Selected text section start

# Terror Chapel - November 2015



## mockingbird (Nov 10, 2015)

So with some time to kill a few weeks back I headed here, despite me wanting a well deserved break from all this decay, work has been stressful to say the least an I fancied taking the camera for a walk, so I shot over to this place. 

The seminary attached to it is either in use or people are living illegally, either way is occupied and to be honest the place didnt interest me at all due to this, maybe when they all leave for vacation 

Joined to a seminary, this chapel sits hidden amongst the foliage, the chapel itself is of gothic construction built in 1875, now home to doves pink granite of somesort is the material for the pillars, the floor bird muck. The ceiling near the center stage is the best part of this place.

After getting the shots we decided to leave, as we did the smell of spices an other herbs instantly made us more hungry... word of caution anyone going, best you leave the other site well alone.

On with the pictures.


IMGP5191


IMGP5196


IMGP5197


IMGP5198


IMGP5206


IMGP5216


IMGP5217


IMGP5231


IMGP5230


IMGP5224


IMGP5211


IMGP5213


IMGP5221


IMGP5232


IMGP5233


IMGP5255

More coming soon  Cheers for looking


----------



## HughieD (Nov 10, 2015)

Some lovely stonework there and love that last picture...


----------



## theartist (Nov 10, 2015)

Selected text section end

## Directions
1: In the chapel thread, write out again the part that opens with the words "# Terror Chapel" and closes with "of this place.", substituting "monastery" for "seminary".
2: List every username that heads a post in the chapel thread.

Listed entries section start

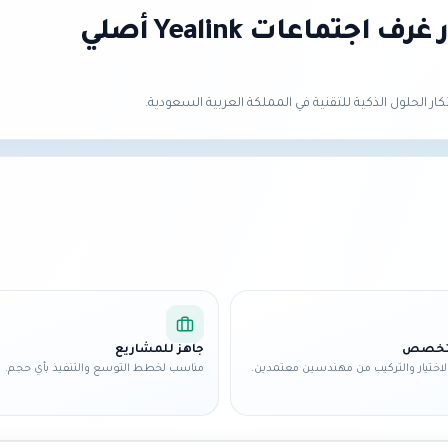
متخصص
جاهز للمشاريع
اختيار والتركيب من مهندسين معتمدين.
مناسب لخطط التوسع والتنفيذ بأي حجم.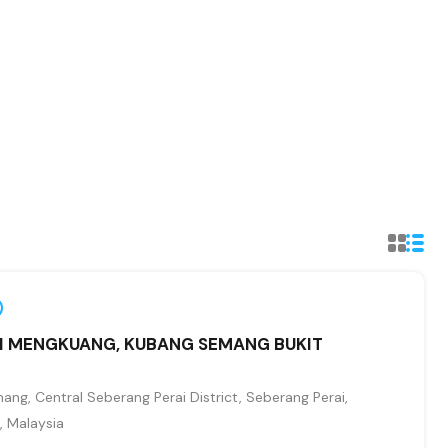
I MENGKUANG, KUBANG SEMANG BUKIT
g, Central Seberang Perai District, Seberang Perai,
, Malaysia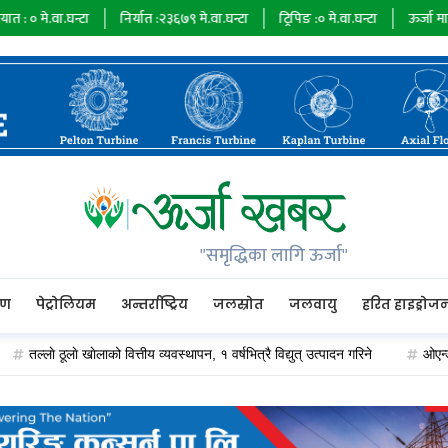
न्टा
निर्यात :
२३६७९
मे.वा.घन्टा
ट्रिपिङ :
०
मे.वा.घन्टा
ऊर्जा माग :
७३४८५
मे.
"समृद्धिका लागि ऊर्जा"
रण
पेट्रोलियम
अन्तर्राष्ट्रिय
जलस्रोत
जलवायु
हरित हाइड्रोज
ाे ठूलाे खाेलाको वित्तीय व्यवस्थापन, १ वर्षभित्रै विद्युत् उत्पादन गरिने
ओएन्डएम कार्य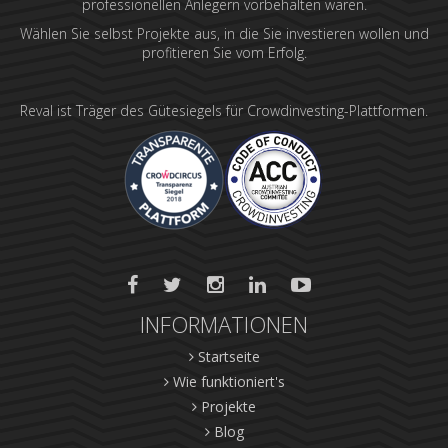
professionellen Anlegern vorbehalten waren.
Wählen Sie selbst Projekte aus, in die Sie investieren wollen und
profitieren Sie vom Erfolg.
Reval ist Träger des Gütesiegels für Crowdinvesting-Plattformen.
INFORMATIONEN
Startseite
Wie funktioniert's
Projekte
Blog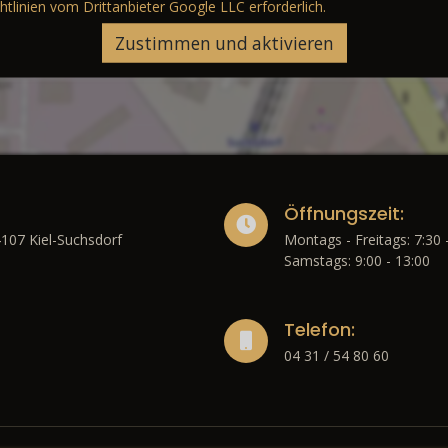
htlinien vom Drittanbieter Google LLC
erforderlich.
Zustimmen und aktivieren
Öffnungszeit:
4107 Kiel-Suchsdorf
Montags - Freitags: 7:30 
Samstags: 9:00 - 13:00
Telefon:
04 31 / 54 80 60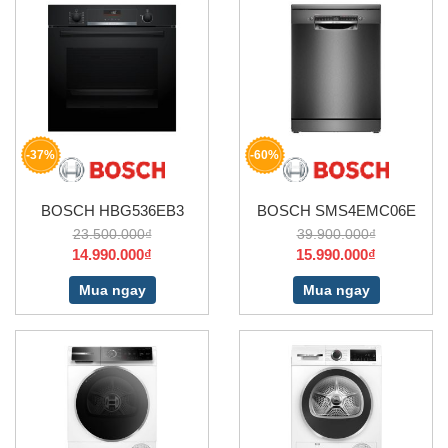
-60%
-37%
BOSCH HBG536EB3
BOSCH SMS4EMC06E
23.500.000₫
39.900.000₫
14.990.000₫
15.990.000₫
Mua ngay
Mua ngay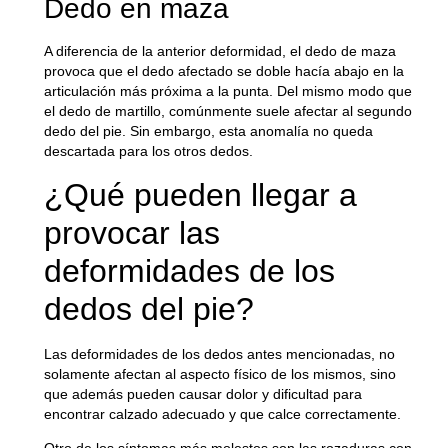
Dedo en maza
A diferencia de la anterior deformidad, el dedo de maza
provoca que
el
dedo afectado se doble hacía abajo
en la
articulación más próxima a la punta. Del mismo modo que
el dedo de martillo, comúnmente suele afectar al segundo
dedo del pie. Sin embargo, esta anomalía no queda
descartada para los otros dedos.
¿Qué pueden llegar a
provocar las
deformidades de los
dedos del pie?
Las deformidades de los dedos antes mencionadas,
no
solamente afectan al aspecto físico
de los mismos, sino
que además pueden causar dolor y dificultad para
encontrar calzado adecuado y que calce correctamente.
Otro de los síntomas más molestos son las rozaduras con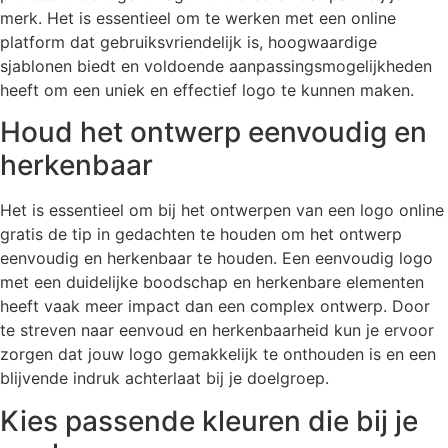
merk. Het is essentieel om te werken met een online
platform dat gebruiksvriendelijk is, hoogwaardige
sjablonen biedt en voldoende aanpassingsmogelijkheden
heeft om een uniek en effectief logo te kunnen maken.
Houd het ontwerp eenvoudig en
herkenbaar
Het is essentieel om bij het ontwerpen van een logo online
gratis de tip in gedachten te houden om het ontwerp
eenvoudig en herkenbaar te houden. Een eenvoudig logo
met een duidelijke boodschap en herkenbare elementen
heeft vaak meer impact dan een complex ontwerp. Door
te streven naar eenvoud en herkenbaarheid kun je ervoor
zorgen dat jouw logo gemakkelijk te onthouden is en een
blijvende indruk achterlaat bij je doelgroep.
Kies passende kleuren die bij je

Listed entries section end

## Solutions to the exercise
1:
# Terror Chapel - November 2015



## mockingbird (Nov 10, 2015)

So with some time to kill a few weeks back I headed here, despite me wanting a well deserved break from all this decay, work has been stressful to say the least an I fancied taking the camera for a walk, so I shot over to this place. 

The monastery attached to it is either in use or people are living illegally, either way is occupied and to be honest the place didnt interest me at all due to this, maybe when they all leave for vacation 

Joined to a monastery, this chapel sits hidden amongst the foliage, the chapel itself is of gothic construction built in 1875, now home to doves pink granite of somesort is the material for the pillars, the floor bird muck. The ceiling near the center stage is the best part of this place.

2: mockingbird, HughieD, theartist